Menurutnya, proyek tersebut akan melengkapi kapasitas pusat data yang sudah beroperasi di Indonesia sekitar 580 megawatt (MW). Ia menyebut pengembangan itu menjadi bagian dari kebutuhan infrastruktur digital yang terus berkembang.

"Yang sudah itu 580 MW, itu mungkin setara 1 juta dolar AS per MW. Nah, kemudian kalau tambahan lagi sekitar 1,3 GW. Ya ini yang sekarang di Batam itu juga investasinya sekitar 15-20 miliar dolar AS yang sudah on the pipeline," ujar Airlangga di Jakarta, Jumat.

Airlangga menjelaskan, salah satu calon investor berasal dari Amerika Serikat, yakni Nvidia. Menurutnya, perusahaan tersebut akan menggandeng mitra dari Australia dalam pengembangan proyek pusat data di Indonesia.

Selain Nvidia, ia mengatakan PT Telkom juga berencana menambah investasi di sektor tersebut. Ekspansi pusat data juga disebut akan dilakukan sejumlah perusahaan teknologi besar di kawasan Karawang.

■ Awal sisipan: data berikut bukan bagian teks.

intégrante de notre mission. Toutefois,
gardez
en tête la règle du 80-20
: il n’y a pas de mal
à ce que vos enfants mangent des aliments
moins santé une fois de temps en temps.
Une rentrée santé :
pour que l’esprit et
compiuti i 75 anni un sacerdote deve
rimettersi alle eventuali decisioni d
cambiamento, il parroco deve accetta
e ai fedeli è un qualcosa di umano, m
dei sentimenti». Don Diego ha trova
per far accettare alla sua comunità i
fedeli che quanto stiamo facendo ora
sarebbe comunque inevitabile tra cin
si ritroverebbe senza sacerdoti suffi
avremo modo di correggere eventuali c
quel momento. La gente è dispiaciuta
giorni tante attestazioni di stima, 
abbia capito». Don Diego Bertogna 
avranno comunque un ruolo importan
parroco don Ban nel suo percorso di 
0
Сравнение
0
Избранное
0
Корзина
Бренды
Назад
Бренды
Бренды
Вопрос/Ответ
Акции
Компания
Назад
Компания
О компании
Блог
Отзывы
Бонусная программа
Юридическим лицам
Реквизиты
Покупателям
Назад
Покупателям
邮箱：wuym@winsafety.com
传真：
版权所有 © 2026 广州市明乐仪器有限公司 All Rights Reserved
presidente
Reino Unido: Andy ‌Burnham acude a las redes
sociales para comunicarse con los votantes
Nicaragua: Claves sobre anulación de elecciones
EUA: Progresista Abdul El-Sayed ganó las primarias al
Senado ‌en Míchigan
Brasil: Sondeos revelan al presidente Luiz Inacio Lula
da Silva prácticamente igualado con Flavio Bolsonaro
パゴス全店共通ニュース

Menurut Airlangga, kebutuhan pusat data semakin penting seiring berkembangnya teknologi kecerdasan buatan (AI). Ia menilai infrastruktur tersebut menjadi fondasi utama bagi pemanfaatan teknologi yang mengandalkan komputasi kuantum.

"Kemudian ada yang direct perusahaan Telkom sendiri akan invest, kemudian di Karawang ini juga hampir seluruh Big Tech itu akan mengembangkan ekspansi daripada data center, karena sekarang data center ini sangat menjadi kunci untuk AI yang mengandalkan kepada quantum computing," jelasnya.

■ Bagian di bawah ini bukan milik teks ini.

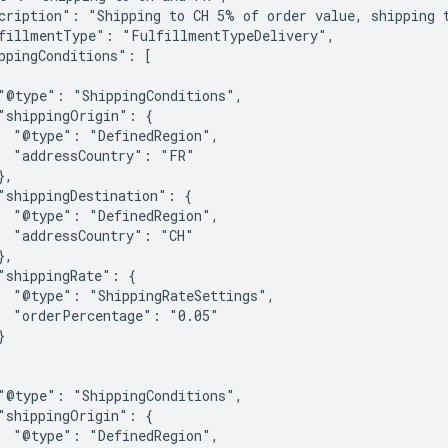
cription": "Shipping to CH 5% of order value, shipping t
fillmentType": "FulfillmentTypeDelivery",

ppingConditions": [

"@type": "ShippingConditions",

"shippingOrigin": {

  "@type": "DefinedRegion",

  "addressCountry": "FR"

,

"shippingDestination": {

  "@type": "DefinedRegion",

  "addressCountry": "CH"

,

"shippingRate": {

  "@type": "ShippingRateSettings",

  "orderPercentage": "0.05"



"@type": "ShippingConditions",

"shippingOrigin": {

  "@type": "DefinedRegion",
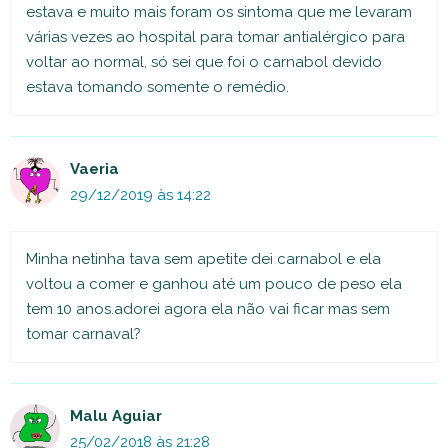
estava e muito mais foram os sintoma que me levaram
várias vezes ao hospital para tomar antialérgico para
voltar ao normal, só sei que foi o carnabol devido
estava tomando somente o remédio.
Vaeria
29/12/2019 às 14:22
Minha netinha tava sem apetite dei carnabol e ela
voltou a comer e ganhou até um pouco de peso ela
tem 10 anos.adorei agora ela não vai ficar mas sem
tomar carnaval?
Malu Aguiar
25/02/2018 às 21:28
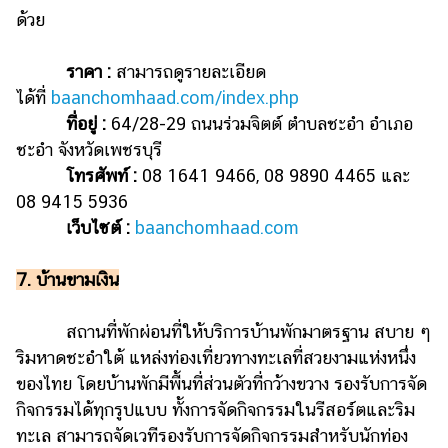
ด้วย
ราคา :
สามารถดูรายละเอียด
ได้ที่
baanchomhaad.com/index.php
ที่อยู่ :
64/28-29 ถนนร่วมจิตต์ ตำบลชะอำ อำเภอ
ชะอำ จังหวัดเพชรบุรี
โทรศัพท์ :
08 1641 9466, 08 9890 4465 และ
08 9415 5936
เว็บไซต์ :
baanchomhaad.com
7. บ้านขามเงิน
สถานที่พักผ่อนที่ให้บริการบ้านพักมาตรฐาน สบาย ๆ
ริมหาดชะอำใต้ แหล่งท่องเที่ยวทางทะเลที่สวยงามแห่งหนึ่ง
ของไทย โดยบ้านพักมีพื้นที่ส่วนตัวที่กว้างขวาง รองรับการจัด
กิจกรรมได้ทุกรูปแบบ ทั้งการจัดกิจกรรมในรีสอร์ตและริม
ทะเล สามารถจัดเวทีรองรับการจัดกิจกรรมสำหรับนักท่อง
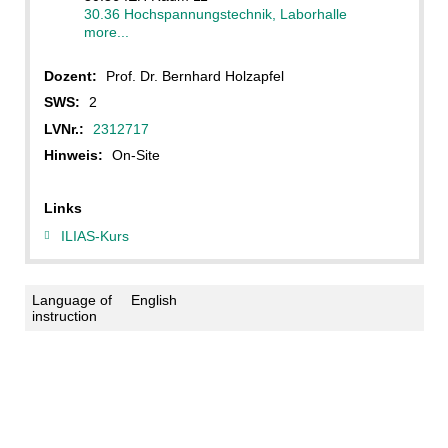
30.36 Hochspannungstechnik, Laborhalle
more...
Dozent:
Prof. Dr. Bernhard Holzapfel
SWS:
2
LVNr.:
2312717
Hinweis:
On-Site
Links
ILIAS-Kurs
Language of
English
instruction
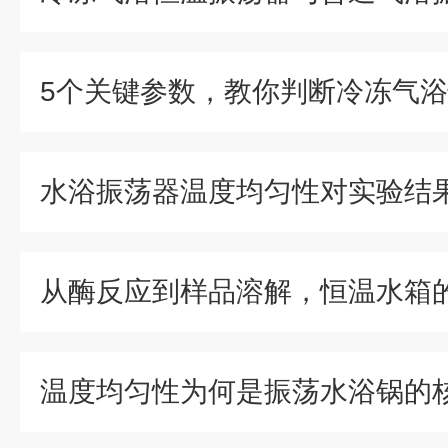
水浴振荡器温度均匀性对实验结
从酶反应到样品溶解，恒温水箱
温度均匀性为何是振荡水浴锅的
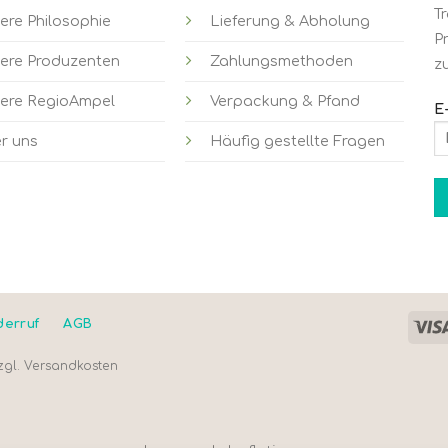
T
ere Philosophie
Lieferung & Abholung
P
ere Produzenten
Zahlungsmethoden
z
ere RegioAmpel
Verpackung & Pfand
E
r uns
Häufig gestellte Fragen
derruf
AGB
zgl.
Versandkosten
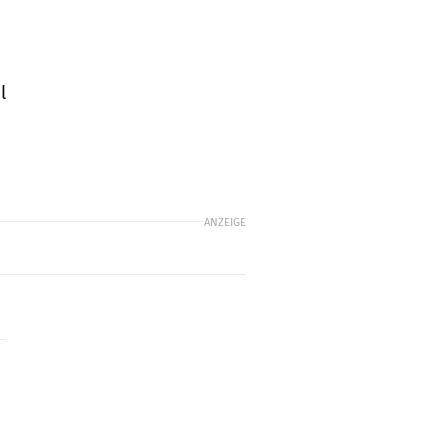
l
ANZEIGE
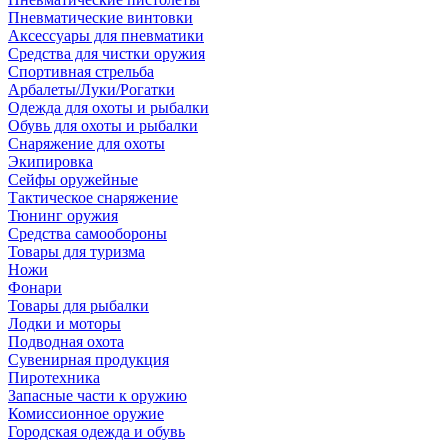
Пневматические винтовки
Аксессуары для пневматики
Средства для чистки оружия
Спортивная стрельба
Арбалеты/Луки/Рогатки
Одежда для охоты и рыбалки
Обувь для охоты и рыбалки
Снаряжение для охоты
Экипировка
Сейфы оружейные
Тактическое снаряжение
Тюнинг оружия
Средства самообороны
Товары для туризма
Ножи
Фонари
Товары для рыбалки
Лодки и моторы
Подводная охота
Сувенирная продукция
Пиротехника
Запасные части к оружию
Комиссионное оружие
Городская одежда и обувь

Di sisi lain, pemerintah juga menyiapkan pengembangan sumber daya manusia (SDM) untuk menopang pertumbuhan industri digital. Langkah tersebut dilakukan melalui kerja sama dengan perusahaan semikonduktor asal Inggris, Arm Ltd.

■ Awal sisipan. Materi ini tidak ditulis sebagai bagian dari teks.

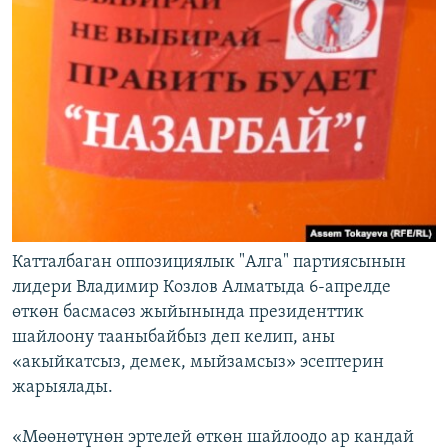
Катталбаган оппозициялык "Алга" партиясынын
лидери Владимир Козлов Алматыда 6-апрелде
өткөн басмасөз жыйынында президенттик
шайлоону тааныбайбыз деп келип, аны
«акыйкатсыз, демек, мыйзамсыз» эсептерин
жарыялады.
«Мөөнөтүнөн эртелей өткөн шайлоодо ар кандай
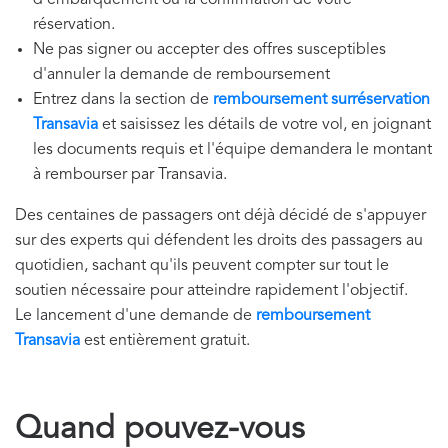
réservation.
Ne pas signer ou accepter des offres susceptibles
d'annuler la demande de remboursement
​Entrez dans la section de
remboursement surréservation
Transavia
et saisissez les détails de votre vol, en joignant
les documents requis et l'équipe demandera le montant
à rembourser par Transavia.
Des centaines de passagers ont déjà décidé de s'appuyer
sur des experts qui défendent les droits des passagers au
quotidien, sachant qu'ils peuvent compter sur tout le
soutien nécessaire pour atteindre rapidement l'objectif.
Le lancement d'une demande de
remboursement
Transavia
est entièrement gratuit.
Quand pouvez-vous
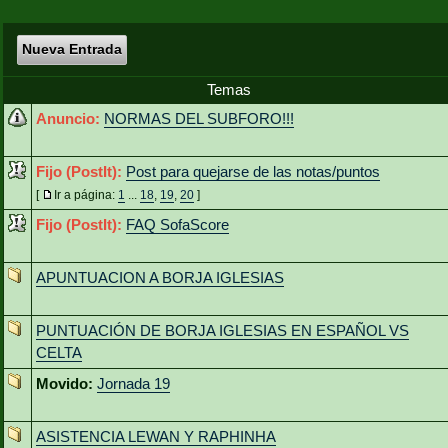
Nueva Entrada
Temas
Anuncio:
NORMAS DEL SUBFORO!!!
Fijo (PostIt):
Post para quejarse de las notas/puntos
[
Ir a página:
1
...
18
,
19
,
20
]
Fijo (PostIt):
FAQ SofaScore
APUNTUACION A BORJA IGLESIAS
PUNTUACIÓN DE BORJA IGLESIAS EN ESPAÑOL VS
CELTA
Movido:
Jornada 19
ASISTENCIA LEWAN Y RAPHINHA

Airlangga mengatakan kerja sama itu ditujukan untuk memperkuat sektor hulu industri digital. Melalui program tersebut, pemerintah menargetkan sekitar 15 ribu insinyur dapat bergabung dalam ekosistem Arm sebagai bagian dari penguatan industri teknologi nasional.

"Ini betul-betul membutuhkan SDM baru. Dan SDM baru ini kemarin kita sudah kerja sama dengan Arm chips. Arm ini juga jadi mitra dari Nvidia. Kita ambil yang paling hulu. Jadi ada kebijakan kita downstreaming mineral tapi ada kebijakan dari digital yang kita naik ke upstream. Diharapkan dengan upstream itu nanti kita turun lagi ke downstream. Tetapi kuncinya ini seluruhnya adalah SDM," pungkas Airlangga.